USER_GIVEN_PASSWORD=<my_password>

Let's say my password is: ABC&12345

I'm using the below command inside a script to replace this:

sed -i "s/<my_password>/$1/g" file.txt

I pass the input to my script as below:

sh password_replace.sh ABC&12345

My expected output is:

USER_GIVEN_PASSWORD=ABC&12345

But I'm getting the below output:

USER_GIVEN_PASSWORD=ABC<my_password>12345

Clearly, I'm doing something wrong with the & symbol present in my password. So, when I tried with escaping & in my input as follows, it actually works:

sh password_replace.sh ABC'\&'12345

But the problem is I should not adjust the input parameter to pass an escape character because the password won't be manually typed.

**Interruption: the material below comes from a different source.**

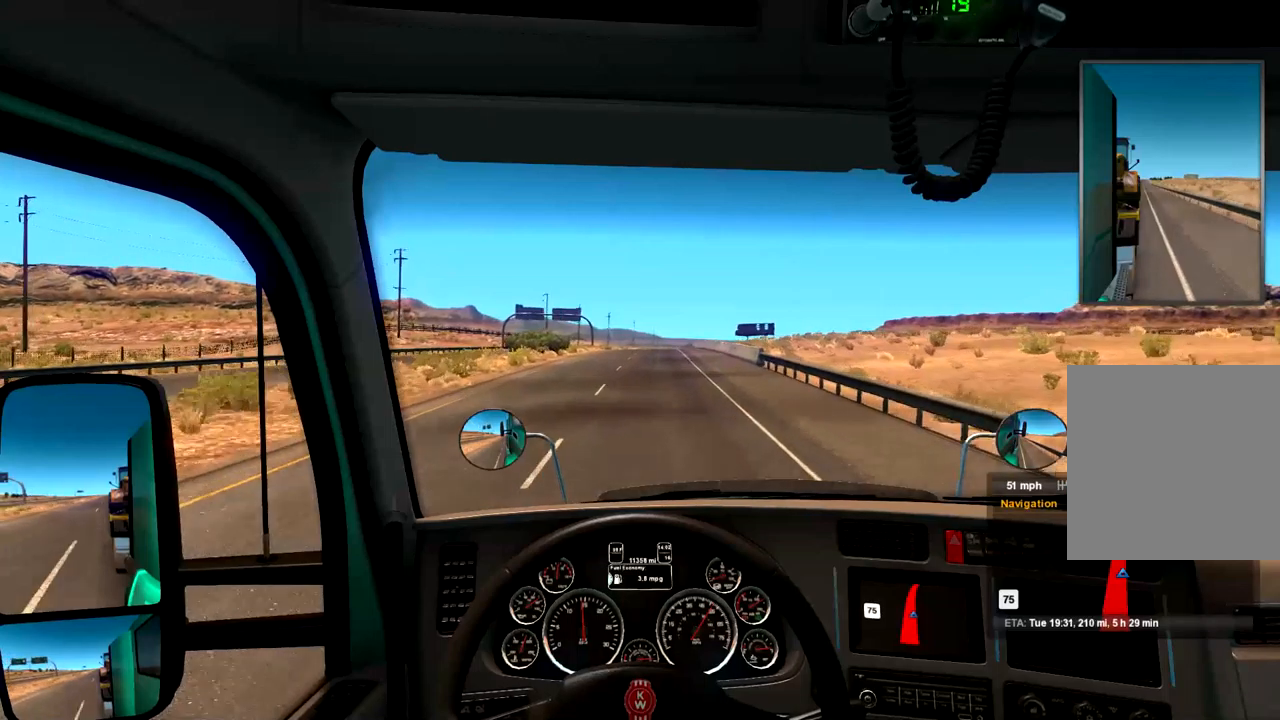
{"dt_ms": 500, "buttons": ["R2"], "left_stick": "center", "right_stick": "center", "events": [[367, "left_stick", "right"], [500, "left_stick", "center"]]}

It will automatically come from something like the Azure key vault as the input to my script.

So, I need to make the sed command itself handle the incoming special characters.

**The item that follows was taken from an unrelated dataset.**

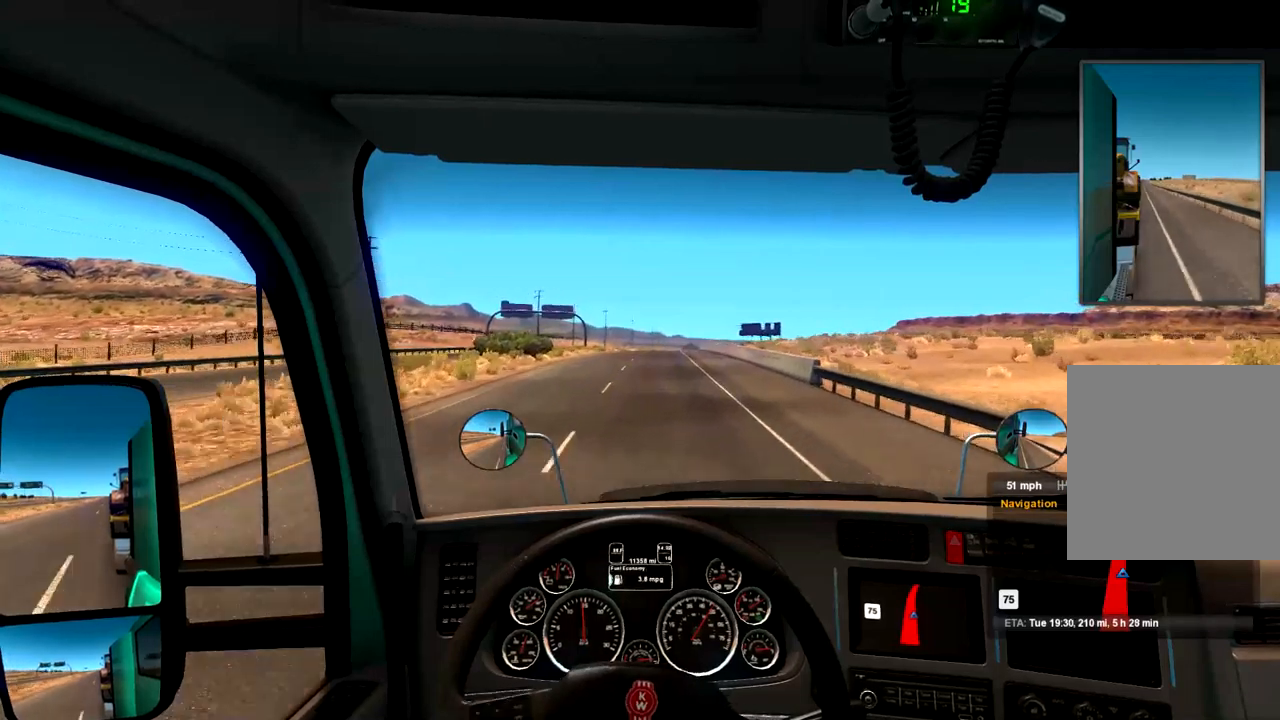
{"dt_ms": 1000, "buttons": ["R2"], "left_stick": "center", "right_stick": "center", "events": [[467, "left_stick", "left"], [534, "left_stick", "center"]]}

Can someone please help me achieve this?

Answer 1

As others have commented, & is a reserved word in sed and will need to be "escaped" in order to be used in substitute text. An alternative approach would be to use awk (GNU awk in this case):

awk -v pass="$pass" -v confpass="$confpass" -v schepass1="$schepass1" -v schepass2="$schpass2" '/USER_GIVEN_PASS/ { match($0,"<my_password>");$0=substr($0,1,RSTART-1)pass""substr($0,RSTART+RLENGTH) } /CONFIRM_USER_GIVEN_PASSWORD/ { match($0,"<my_password>");$0=substr($0,1,RSTART-1)confpass""substr($0,RSTART+RLENGTH) } /SCHEMA1_PASSWORD/ { match($0,"<db_password>");$0=substr($0,1,RSTART-1)schpass1""substr($0,RSTART+RLENGTH) } /SCHEMA2_PASSWORD/ { match($0,"<db_password>");$0=substr($0,1,RSTART-1)schpass2""substr($0,RSTART+RLENGTH) }1' file

Pass the password to awk as a variable "pass". When the line containing "USER_GIVEN_PASS" is encountered, match the position of the "holder" using awk's match function. Set the line ($0) equal to the string up to the place holder, pass, then the rest of the string.

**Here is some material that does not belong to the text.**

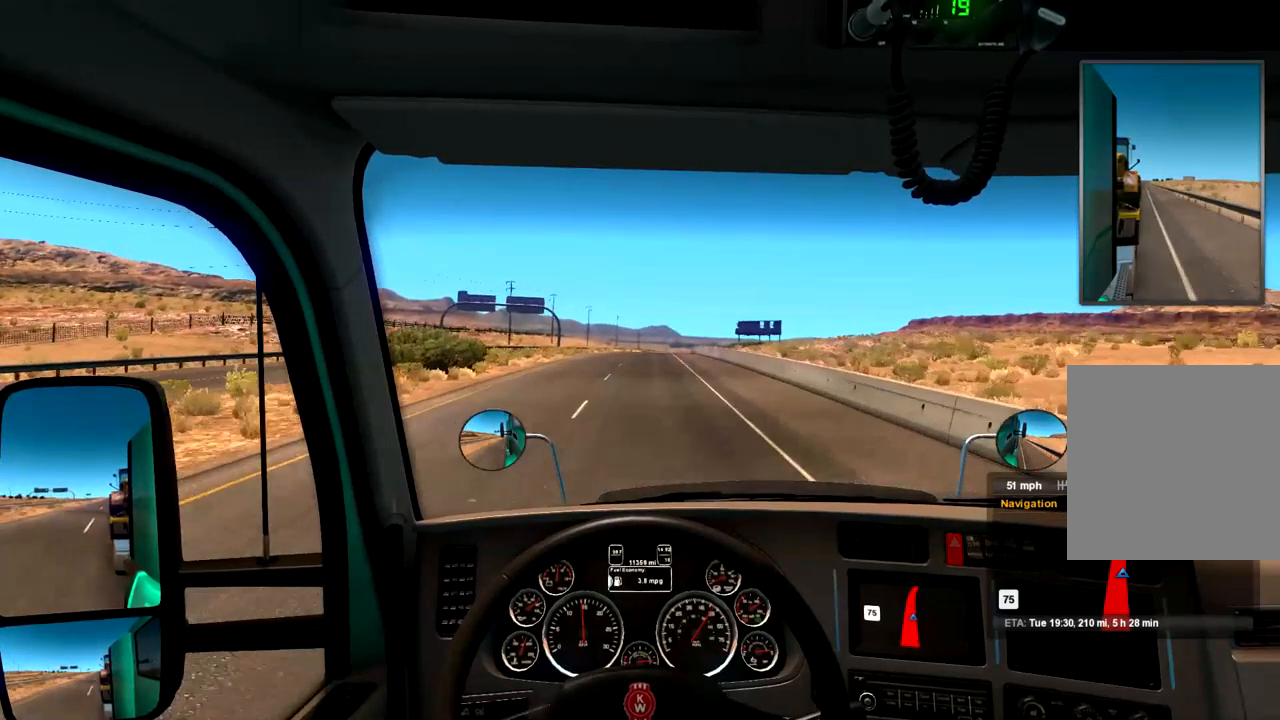
{"dt_ms": 500, "buttons": ["R2"], "left_stick": "center", "right_stick": "center", "events": []}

If you have later versions of GNU awk, you can use -i to commit the changes back to the file once you are happy.

Otherwise:

awk -v pass="$pass" '/USER_GIVEN_PASS/ { match($0,"<my_password>");$0=substr($0,1,RSTART-1)pass""substr($0,RSTART+RLENGTH) }1' file > tmpfile && mv -f tmpfile file 

Answer 2

Sed doesn't understand literal strings, just regexps and backreference-enabled replacement text. See Is it possible to escape regex metacharacters reliably with sed for the lengths you have to go to to try to get sed to behave as if you were using literal strings.

Just use the literal string functions in awk instead:

$ new='ABC&12\345' awk '
    BEGIN { old="<my_password>"; lgth=length(old); new=ENVIRON["new"] }
    s = index($0,old) { $0 = substr($0,1,s-1) new substr($0,s+lgth) }
1' file
USER_GIVEN_PASSWORD=ABC&12\345

That will work for any character, no need to do any escaping.

In your shell script where you're trying replace with $1 you'd just do:

new="$1" awk 'script' file

If you're using GNU awk you can use -i inplace just like you can use -i with GNU sed:

new="$1" awk -i inplace 'script' file

or with any awk:

tmp=$(mktemp)
new="$1" awk 'script' file > "$tmp" && mv "$tmp" file

It's important for new=... to be at the start of the same line as the awk command starts on so ENVIRON[] can access it without it having to be exported.